Luis Antonio Quizhpe
La belleza es un valor que trasciende lo puramente físico o visual. Es una cualidad espiritual que produce placer y emociones profundas, exquisitas, sensibles en el intelecto y, actúa como un motor humanizador y psicológico que mejora la autoestima, fomenta el autoconocimiento y define la esencia de una vida humana plena. El valor de la belleza no se relaciona solo con el hecho estético concreto, sino con lo que no se ve, pero que se lo siente en acciones de empatía, bondad y autenticidad.
Pensadores como Hume y Kant concluyeron que “la apreciación de lo bello es un sentimiento profundamente subjetivo, pero que provoca un placer desinteresado al observar la armonía, el equilibrio y la forma pura de las cosas”. Este valor está expresado en la música, la plástica y escultura, en la danza, en la arquitecturay, en la literatura. Y la belleza literaria de una obra escrita despierta gozo espiritual y placer estético, por su lenguaje connotativo, musicalidad y ritmo, pluralidad de sentidos y subjetividad.
Para muestra basta un botón: este trozo de prosa poética tomamos al azar del Capítulo I de la novela en cuestión: “El intenso perfume de las rosas embalsamaba el estudio y, cuando la ligera brisa agitaba los árboles del jardín, entraba, por la puerta abierta, un intenso olor a lilas o el aroma más delicado de las flores rosadas de los espinos”. Y así transcurren las páginas del libro.

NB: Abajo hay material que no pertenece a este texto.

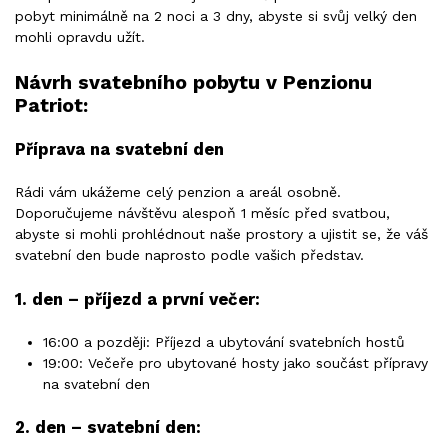
pobyt minimálně na 2 noci a 3 dny, abyste si svůj velký den
mohli opravdu užít.
Návrh svatebního pobytu v Penzionu
Patriot:
Příprava na svatební den
Rádi vám ukážeme celý penzion a areál osobně.
Doporučujeme návštěvu alespoň 1 měsíc před svatbou,
abyste si mohli prohlédnout naše prostory a ujistit se, že váš
svatební den bude naprosto podle vašich představ.
1. den – příjezd a první večer:
16:00 a později: Příjezd a ubytování svatebních hostů
19:00: Večeře pro ubytované hosty jako součást přípravy
na svatební den
2. den – svatební den:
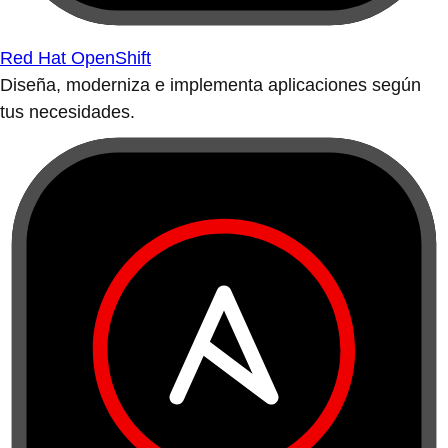
Red Hat OpenShift
Diseña, moderniza e implementa aplicaciones según
tus necesidades.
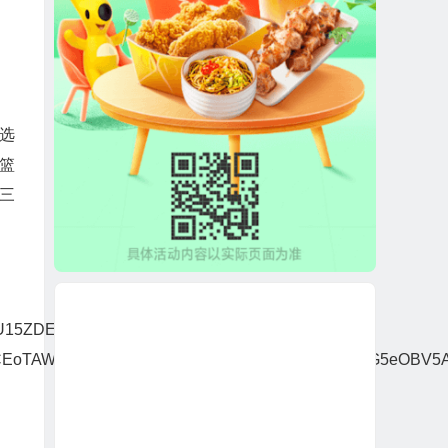
选
篮
三
15ZDE8IWipURmtwP1txXT4-
lZCEoTAW8JHlMWbQYKUG4FTRhTXis4K2sWbTYyVG5eOBV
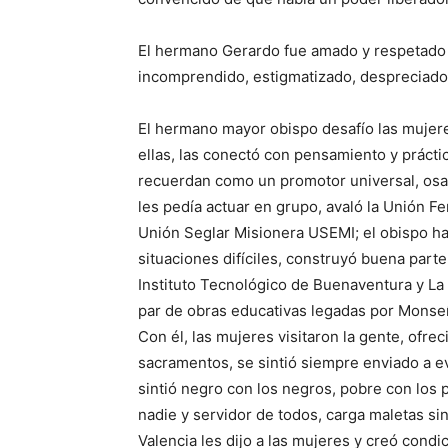
El hermano Gerardo fue amado y respetado 
incomprendido, estigmatizado, despreciado, 
El hermano mayor obispo desafío las mujere
ellas, las conectó con pensamiento y práct
recuerdan como un promotor universal, osad
les pedía actuar en grupo, avaló la Unión 
Unión Seglar Misionera USEMI; el obispo hab
situaciones difíciles, construyó buena parte
Instituto Tecnológico de Buenaventura y La 
par de obras educativas legadas por Monse
Con él, las mujeres visitaron la gente, ofre
sacramentos, se sintió siempre enviado a ev
sintió negro con los negros, pobre con lo
nadie y servidor de todos, carga maletas si
Valencia les dijo a las mujeres y creó cond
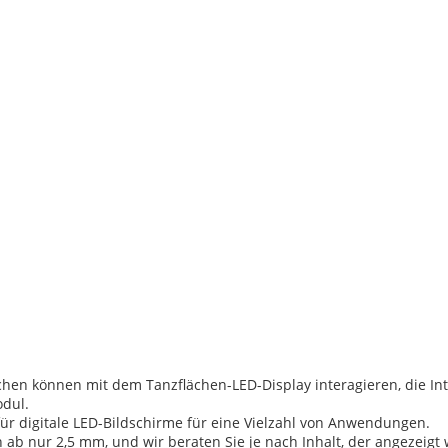
nschen können mit dem Tanzflächen-LED-Display interagieren, die In
odul.
für digitale LED-Bildschirme für eine Vielzahl von Anwendungen.
n ab nur 2,5 mm, und wir beraten Sie je nach Inhalt, der angezeigt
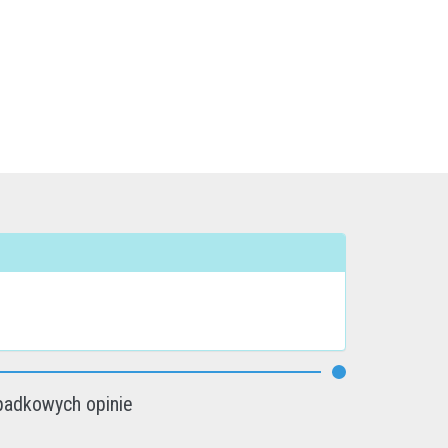
padkowych opinie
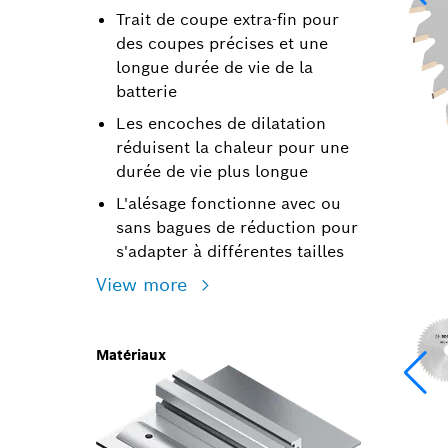
Trait de coupe extra-fin pour
des coupes précises et une
longue durée de vie de la
batterie
Les encoches de dilatation
réduisent la chaleur pour une
durée de vie plus longue
L'alésage fonctionne avec ou
sans bagues de réduction pour
s'adapter à différentes tailles
View more
Matériaux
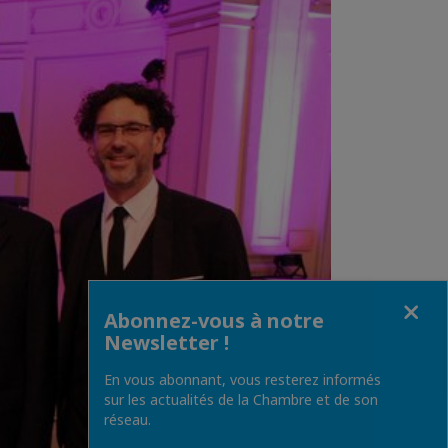
Fermer
Abonnez-vous à notre
Newsletter !
En vous abonnant, vous resterez informés
sur les actualités de la Chambre et de son
réseau.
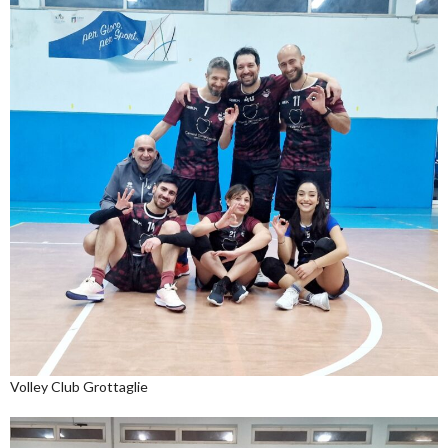
Volley Club Grottaglie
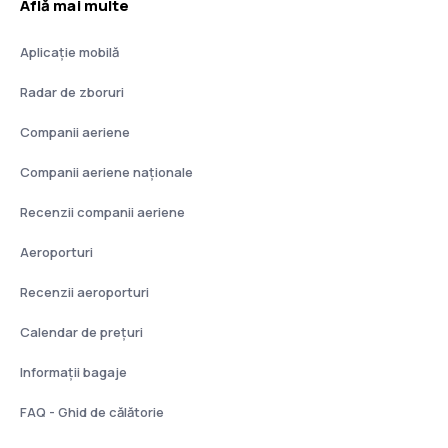
Află mai multe
Aplicație mobilă
Radar de zboruri
Companii aeriene
Companii aeriene naţionale
Recenzii companii aeriene
Aeroporturi
Recenzii aeroporturi
Calendar de prețuri
Informații bagaje
FAQ - Ghid de călătorie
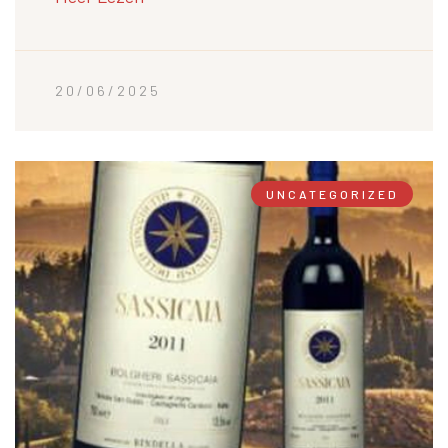
20/06/2025
UNCATEGORIZED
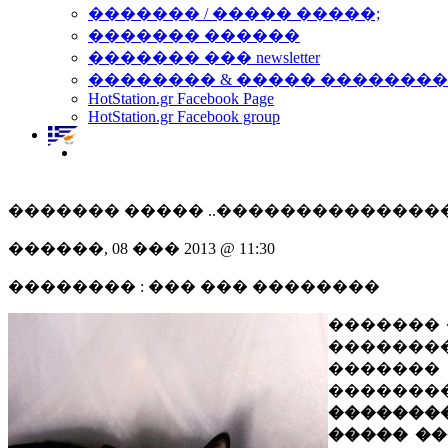
������� / ����� �����;
������� ������
������� ��� newsletter
�������� & ����� �������
HotStation.gr Facebook Page
HotStation.gr Facebook group
������� ����� ..��������������
������, 08 ��� 2013 @ 11:30
�������� : ��� ��� ��������
������� 
�������
������
������
�������
����� �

Entonces, lo bello apreciamos en “El retrato de Dorian Grey” del escritor irlandés Oscar Wilde. Arranca cuando el pintor Basil Hallward, admirado por la belleza de Dorian Gray pinta un retrato perfecto de él. Dorian conoce al aristócrata Lord Henry Wotton a quien le convence que lo único que vale la pena en la vida es el placer y la juventud. Hecho el pacto, el cuadro siempre será bello mientras él envejece, pero en un arranque de vanidad Dorian anhela conservar su juventud a cambio de que la pintura cargue con el peso de sus años y sus acciones, aunque será imposible porque el tiempo no perdona.
Dorian entra en decadencia al enamorarse de la actriz Sibyl Vane, a quien la rechaza con crueldad, acción negativa que provoca su suicidio. En este punto de quiebre Dorian revisa la pintura y nota una expresión de crueldad en ella. A partir de ahí, se sumerge en una vida de vicios, crímenes y corrupción moral por largo tiempo, en tanto su apariencia permanece intacta y el cuadro ajado por el tiempo se vuelve monstruoso.
Incapaz de soportar la culpa y la constante burla de su conciencia reflejada en la obra, Dorian destruye el cuadro con el mismo cuchillo con el que asesinó a Basil años atrás. Sus sirvientes encuentran el cuerpo de un anciano marchito y repulsivo, identificable solo por sus anillos, junto a un retrato milagrosamente restaurado a su belleza original. La crítica habla de una obra de ficción gótica, histórica, política, filosófica; también de terror, de misterio y psicológica. Como fuera, la novela posee un trasunto encantador que produce profunda emoción.